What is being asked — Within the records, which lines hold the string "Ovary"? Report each one by copying it.

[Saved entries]
Segment Open
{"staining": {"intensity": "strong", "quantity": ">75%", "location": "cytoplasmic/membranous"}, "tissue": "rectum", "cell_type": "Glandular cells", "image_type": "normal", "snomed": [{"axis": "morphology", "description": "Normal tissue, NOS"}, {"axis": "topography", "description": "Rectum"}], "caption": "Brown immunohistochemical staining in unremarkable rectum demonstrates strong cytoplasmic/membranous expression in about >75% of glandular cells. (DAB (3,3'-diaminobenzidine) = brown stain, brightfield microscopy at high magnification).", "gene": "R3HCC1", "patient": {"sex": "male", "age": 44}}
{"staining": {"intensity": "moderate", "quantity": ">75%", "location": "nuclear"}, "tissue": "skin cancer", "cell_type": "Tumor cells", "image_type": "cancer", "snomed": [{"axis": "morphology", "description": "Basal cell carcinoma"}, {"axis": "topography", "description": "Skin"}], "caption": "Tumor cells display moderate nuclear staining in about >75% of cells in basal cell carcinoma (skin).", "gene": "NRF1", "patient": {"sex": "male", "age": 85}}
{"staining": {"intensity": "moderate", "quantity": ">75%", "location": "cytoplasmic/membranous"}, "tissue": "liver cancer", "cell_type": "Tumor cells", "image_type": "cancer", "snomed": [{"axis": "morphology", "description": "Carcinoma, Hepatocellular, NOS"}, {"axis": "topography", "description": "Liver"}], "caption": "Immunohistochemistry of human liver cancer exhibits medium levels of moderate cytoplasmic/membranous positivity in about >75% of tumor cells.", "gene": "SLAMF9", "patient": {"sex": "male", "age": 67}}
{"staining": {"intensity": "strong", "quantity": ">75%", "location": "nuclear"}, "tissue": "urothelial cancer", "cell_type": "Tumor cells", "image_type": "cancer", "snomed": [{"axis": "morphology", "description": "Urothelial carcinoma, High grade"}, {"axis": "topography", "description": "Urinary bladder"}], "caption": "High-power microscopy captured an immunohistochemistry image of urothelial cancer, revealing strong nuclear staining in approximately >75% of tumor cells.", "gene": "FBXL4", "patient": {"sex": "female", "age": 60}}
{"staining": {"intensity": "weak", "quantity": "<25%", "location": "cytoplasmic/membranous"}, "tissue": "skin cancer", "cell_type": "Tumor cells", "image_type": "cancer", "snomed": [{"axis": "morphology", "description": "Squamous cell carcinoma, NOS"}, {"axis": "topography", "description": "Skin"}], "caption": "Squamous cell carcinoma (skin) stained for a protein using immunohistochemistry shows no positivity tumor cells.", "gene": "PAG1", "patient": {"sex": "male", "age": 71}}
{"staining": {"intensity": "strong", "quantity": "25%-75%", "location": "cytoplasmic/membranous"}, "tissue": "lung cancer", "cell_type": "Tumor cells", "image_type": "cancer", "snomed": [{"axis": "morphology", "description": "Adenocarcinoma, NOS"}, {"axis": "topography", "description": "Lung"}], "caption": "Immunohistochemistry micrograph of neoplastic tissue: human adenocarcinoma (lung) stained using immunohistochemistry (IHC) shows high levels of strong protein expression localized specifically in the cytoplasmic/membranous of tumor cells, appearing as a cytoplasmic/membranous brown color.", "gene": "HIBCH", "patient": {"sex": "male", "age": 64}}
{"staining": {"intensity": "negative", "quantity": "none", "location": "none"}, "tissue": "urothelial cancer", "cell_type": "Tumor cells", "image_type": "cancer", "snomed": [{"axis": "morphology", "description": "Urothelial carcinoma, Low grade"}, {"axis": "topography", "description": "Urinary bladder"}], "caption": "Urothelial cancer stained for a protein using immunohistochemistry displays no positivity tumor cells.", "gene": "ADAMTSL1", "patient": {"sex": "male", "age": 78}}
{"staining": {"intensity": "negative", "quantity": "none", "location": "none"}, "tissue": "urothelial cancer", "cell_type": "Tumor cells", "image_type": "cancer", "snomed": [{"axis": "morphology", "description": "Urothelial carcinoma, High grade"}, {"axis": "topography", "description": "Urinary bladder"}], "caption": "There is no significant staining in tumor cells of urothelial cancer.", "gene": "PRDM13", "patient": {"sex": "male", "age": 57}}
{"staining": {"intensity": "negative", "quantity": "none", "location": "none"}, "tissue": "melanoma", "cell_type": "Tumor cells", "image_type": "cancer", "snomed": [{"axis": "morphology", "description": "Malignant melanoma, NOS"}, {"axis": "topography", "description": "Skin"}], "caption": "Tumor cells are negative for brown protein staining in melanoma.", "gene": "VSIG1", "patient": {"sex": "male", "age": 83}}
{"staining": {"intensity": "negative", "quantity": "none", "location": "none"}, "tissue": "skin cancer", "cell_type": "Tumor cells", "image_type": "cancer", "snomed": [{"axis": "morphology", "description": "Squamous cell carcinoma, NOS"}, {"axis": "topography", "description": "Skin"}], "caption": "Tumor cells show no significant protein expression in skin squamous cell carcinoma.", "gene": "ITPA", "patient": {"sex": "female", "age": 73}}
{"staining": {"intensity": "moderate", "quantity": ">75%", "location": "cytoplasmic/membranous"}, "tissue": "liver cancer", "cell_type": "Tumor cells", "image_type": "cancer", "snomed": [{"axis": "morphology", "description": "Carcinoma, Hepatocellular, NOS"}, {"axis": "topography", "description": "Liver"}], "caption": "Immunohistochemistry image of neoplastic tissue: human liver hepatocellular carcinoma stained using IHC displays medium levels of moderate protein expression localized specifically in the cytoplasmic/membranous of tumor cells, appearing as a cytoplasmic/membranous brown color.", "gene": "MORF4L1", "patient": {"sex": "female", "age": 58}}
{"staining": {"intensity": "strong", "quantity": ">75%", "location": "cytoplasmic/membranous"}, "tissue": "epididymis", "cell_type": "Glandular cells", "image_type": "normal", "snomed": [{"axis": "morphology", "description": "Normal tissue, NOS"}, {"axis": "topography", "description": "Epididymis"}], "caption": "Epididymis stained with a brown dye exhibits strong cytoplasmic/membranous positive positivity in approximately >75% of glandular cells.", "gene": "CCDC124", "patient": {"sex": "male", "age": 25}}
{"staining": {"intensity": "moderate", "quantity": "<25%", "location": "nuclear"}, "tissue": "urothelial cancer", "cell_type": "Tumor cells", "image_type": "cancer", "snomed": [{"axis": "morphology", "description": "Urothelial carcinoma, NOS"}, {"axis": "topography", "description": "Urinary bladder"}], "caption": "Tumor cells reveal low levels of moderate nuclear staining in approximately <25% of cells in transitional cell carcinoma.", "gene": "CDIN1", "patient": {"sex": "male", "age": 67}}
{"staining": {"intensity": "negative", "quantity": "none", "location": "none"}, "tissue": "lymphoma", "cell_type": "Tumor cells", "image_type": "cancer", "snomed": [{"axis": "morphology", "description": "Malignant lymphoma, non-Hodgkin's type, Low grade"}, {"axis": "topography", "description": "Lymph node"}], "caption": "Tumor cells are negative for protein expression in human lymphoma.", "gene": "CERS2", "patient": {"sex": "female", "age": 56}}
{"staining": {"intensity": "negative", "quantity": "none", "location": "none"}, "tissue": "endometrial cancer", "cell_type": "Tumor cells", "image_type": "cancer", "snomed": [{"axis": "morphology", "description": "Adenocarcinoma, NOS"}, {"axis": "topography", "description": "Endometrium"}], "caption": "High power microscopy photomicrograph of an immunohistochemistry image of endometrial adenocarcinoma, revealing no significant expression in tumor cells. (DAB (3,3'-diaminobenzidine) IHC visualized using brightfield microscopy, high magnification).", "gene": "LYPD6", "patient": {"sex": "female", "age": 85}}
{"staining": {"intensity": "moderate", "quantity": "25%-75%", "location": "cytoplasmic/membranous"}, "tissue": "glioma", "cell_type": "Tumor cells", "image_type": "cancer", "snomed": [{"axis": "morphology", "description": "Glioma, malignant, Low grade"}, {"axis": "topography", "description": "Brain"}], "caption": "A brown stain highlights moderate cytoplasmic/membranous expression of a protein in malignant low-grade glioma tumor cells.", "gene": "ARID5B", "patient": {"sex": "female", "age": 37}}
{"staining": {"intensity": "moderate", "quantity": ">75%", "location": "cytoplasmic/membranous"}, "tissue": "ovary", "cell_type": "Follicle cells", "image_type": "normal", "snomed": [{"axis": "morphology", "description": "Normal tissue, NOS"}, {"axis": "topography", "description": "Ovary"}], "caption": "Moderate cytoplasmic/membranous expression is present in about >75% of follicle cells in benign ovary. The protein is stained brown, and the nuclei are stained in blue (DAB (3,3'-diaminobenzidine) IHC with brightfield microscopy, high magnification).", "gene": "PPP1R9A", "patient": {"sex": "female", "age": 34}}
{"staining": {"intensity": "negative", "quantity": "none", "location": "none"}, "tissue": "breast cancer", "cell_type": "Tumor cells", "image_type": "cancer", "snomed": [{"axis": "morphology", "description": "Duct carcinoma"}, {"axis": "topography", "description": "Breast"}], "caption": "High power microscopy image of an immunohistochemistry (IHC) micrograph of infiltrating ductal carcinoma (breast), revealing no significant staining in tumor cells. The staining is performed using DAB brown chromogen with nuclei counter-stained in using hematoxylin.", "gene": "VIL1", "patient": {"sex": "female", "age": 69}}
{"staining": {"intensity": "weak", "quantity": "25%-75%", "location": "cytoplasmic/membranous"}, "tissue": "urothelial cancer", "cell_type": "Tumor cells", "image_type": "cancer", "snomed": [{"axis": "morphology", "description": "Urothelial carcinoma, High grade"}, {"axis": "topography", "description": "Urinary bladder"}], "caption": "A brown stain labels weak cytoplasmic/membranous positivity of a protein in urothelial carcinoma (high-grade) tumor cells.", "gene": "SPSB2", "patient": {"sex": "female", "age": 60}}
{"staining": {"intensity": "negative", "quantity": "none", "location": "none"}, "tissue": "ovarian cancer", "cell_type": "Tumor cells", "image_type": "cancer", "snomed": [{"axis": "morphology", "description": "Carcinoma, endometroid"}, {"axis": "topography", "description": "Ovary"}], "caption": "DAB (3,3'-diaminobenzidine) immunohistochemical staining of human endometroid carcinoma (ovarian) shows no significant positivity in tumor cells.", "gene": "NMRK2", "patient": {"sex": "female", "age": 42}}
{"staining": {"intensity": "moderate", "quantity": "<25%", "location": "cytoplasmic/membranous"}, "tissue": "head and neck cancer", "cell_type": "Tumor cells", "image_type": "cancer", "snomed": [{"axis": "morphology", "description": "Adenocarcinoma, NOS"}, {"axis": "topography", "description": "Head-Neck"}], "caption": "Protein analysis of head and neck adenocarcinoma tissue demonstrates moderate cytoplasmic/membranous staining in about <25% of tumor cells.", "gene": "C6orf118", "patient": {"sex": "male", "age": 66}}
Segment Closed
Your solution —
{"staining": {"intensity": "moderate", "quantity": ">75%", "location": "cytoplasmic/membranous"}, "tissue": "ovary", "cell_type": "Follicle cells", "image_type": "normal", "snomed": [{"axis": "morphology", "description": "Normal tissue, NOS"}, {"axis": "topography", "description": "Ovary"}], "caption": "Moderate cytoplasmic/membranous expression is present in about >75% of follicle cells in benign ovary. The protein is stained brown, and the nuclei are stained in blue (DAB (3,3'-diaminobenzidine) IHC with brightfield microscopy, high magnification).", "gene": "PPP1R9A", "patient": {"sex": "female", "age": 34}}
{"staining": {"intensity": "negative", "quantity": "none", "location": "none"}, "tissue": "ovarian cancer", "cell_type": "Tumor cells", "image_type": "cancer", "snomed": [{"axis": "morphology", "description": "Carcinoma, endometroid"}, {"axis": "topography", "description": "Ovary"}], "caption": "DAB (3,3'-diaminobenzidine) immunohistochemical staining of human endometroid carcinoma (ovarian) shows no significant positivity in tumor cells.", "gene": "NMRK2", "patient": {"sex": "female", "age": 42}}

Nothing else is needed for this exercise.